We are also thinking about training a new class of worker: a community mental health worker, who works with members of the community — whether it be through involvement in a community-based organization or at a church, et cetera — to screen for mental health needs and refer to help as needed. And there are models in other countries of people who do this work and are able to help folks who suffer from things like depression and anxiety.
Q: Might that address some of the diversity concerns you described?
Absolutely. Because they will come from the neighborhood and be trusted and understand how to talk to people in a way that is sensitive and understands the history and culture of the place.
Q: You have been able to line up nearly $1 billion to fund your initiative. Is that something other cities will need to do, too, in order to meet their mental health care needs?
Every city will not have that [level] of resources. But then again, every city is not as big as New York City, so they may not need that kind of money.
And everything we are doing doesn’t require funding. Something like screening pregnant women and mothers for maternal depression is something that requires a new approach by doctors and pediatricians and OB/GYNs. It just requires them asking a series of questions.
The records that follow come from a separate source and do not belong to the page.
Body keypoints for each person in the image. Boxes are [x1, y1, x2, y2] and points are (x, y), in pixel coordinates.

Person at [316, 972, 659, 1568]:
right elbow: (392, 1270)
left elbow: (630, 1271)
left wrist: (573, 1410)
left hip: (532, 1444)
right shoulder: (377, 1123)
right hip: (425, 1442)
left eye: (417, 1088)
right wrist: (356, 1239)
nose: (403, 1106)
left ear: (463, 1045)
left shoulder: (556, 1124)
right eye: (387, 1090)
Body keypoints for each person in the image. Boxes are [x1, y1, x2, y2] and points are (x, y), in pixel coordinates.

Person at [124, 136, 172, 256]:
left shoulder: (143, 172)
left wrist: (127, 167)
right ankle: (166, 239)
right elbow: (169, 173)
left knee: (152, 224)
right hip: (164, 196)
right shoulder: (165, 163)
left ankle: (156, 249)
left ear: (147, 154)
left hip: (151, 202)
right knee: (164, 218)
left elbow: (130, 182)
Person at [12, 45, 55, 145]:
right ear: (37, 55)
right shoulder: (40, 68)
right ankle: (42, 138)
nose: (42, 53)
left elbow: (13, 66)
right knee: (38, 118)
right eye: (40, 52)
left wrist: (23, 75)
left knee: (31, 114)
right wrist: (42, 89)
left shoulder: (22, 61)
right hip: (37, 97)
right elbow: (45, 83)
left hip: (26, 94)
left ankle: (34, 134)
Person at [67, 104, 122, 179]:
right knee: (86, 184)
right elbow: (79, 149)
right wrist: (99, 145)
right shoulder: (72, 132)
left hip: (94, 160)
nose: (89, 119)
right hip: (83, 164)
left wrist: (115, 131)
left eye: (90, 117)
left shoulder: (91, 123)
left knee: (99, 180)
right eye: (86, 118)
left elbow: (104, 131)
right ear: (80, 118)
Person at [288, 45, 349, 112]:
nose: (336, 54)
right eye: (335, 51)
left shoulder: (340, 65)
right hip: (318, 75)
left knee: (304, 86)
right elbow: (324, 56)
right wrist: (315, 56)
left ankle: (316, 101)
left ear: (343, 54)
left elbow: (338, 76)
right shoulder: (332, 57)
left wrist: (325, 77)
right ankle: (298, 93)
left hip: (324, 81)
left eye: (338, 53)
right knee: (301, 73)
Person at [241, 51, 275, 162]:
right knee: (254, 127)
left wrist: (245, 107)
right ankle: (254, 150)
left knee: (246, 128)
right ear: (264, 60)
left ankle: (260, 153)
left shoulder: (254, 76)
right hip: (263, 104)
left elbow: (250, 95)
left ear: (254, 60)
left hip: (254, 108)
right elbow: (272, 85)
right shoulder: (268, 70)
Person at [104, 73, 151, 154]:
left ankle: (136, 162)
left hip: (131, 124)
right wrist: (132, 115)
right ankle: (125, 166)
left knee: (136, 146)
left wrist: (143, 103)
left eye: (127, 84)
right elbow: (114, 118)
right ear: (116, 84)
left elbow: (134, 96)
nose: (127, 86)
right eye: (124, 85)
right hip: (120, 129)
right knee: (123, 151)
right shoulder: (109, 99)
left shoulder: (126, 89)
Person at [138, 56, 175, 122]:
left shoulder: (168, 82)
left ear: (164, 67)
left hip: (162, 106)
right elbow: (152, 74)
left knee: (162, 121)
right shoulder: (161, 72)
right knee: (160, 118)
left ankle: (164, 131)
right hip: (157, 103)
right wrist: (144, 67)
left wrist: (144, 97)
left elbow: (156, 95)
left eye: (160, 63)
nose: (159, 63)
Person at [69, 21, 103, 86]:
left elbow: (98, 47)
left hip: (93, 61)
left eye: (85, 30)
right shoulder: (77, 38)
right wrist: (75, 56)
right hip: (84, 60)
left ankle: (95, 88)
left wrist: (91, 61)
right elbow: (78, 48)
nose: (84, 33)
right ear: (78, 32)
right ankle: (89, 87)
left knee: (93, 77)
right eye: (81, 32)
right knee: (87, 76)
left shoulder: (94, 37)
But we had to actually gather people together and say, “Look, we can have a huge impact on something that could have lifelong consequences for a child and a family, by just doing work a little differently.” It’s not a change in the funding. It’s just a change in the way they approach the conversation.
We’re training our police officers in crisis intervention training. We’ve already saved lives. We’re making naloxone [which treats opioid overdose] available without a prescription. We’ve saved so many lives already with that.
It really depends on the needs of the city.
Q: What do you hope to see moving forward?
The most important thing is changing the culture. We’ve already been taking great strides.
It is change in the culture and ability to know there’s always someplace that a New Yorker can go to get help. No matter who you are as a New Yorker, it’s OK. Mental illness and substance abuse disorders are treatable. And, there’s somewhere to go.
That’s what success looks like to me. Of course I want to do even more but if we do those things, I think that will be a huge sea change.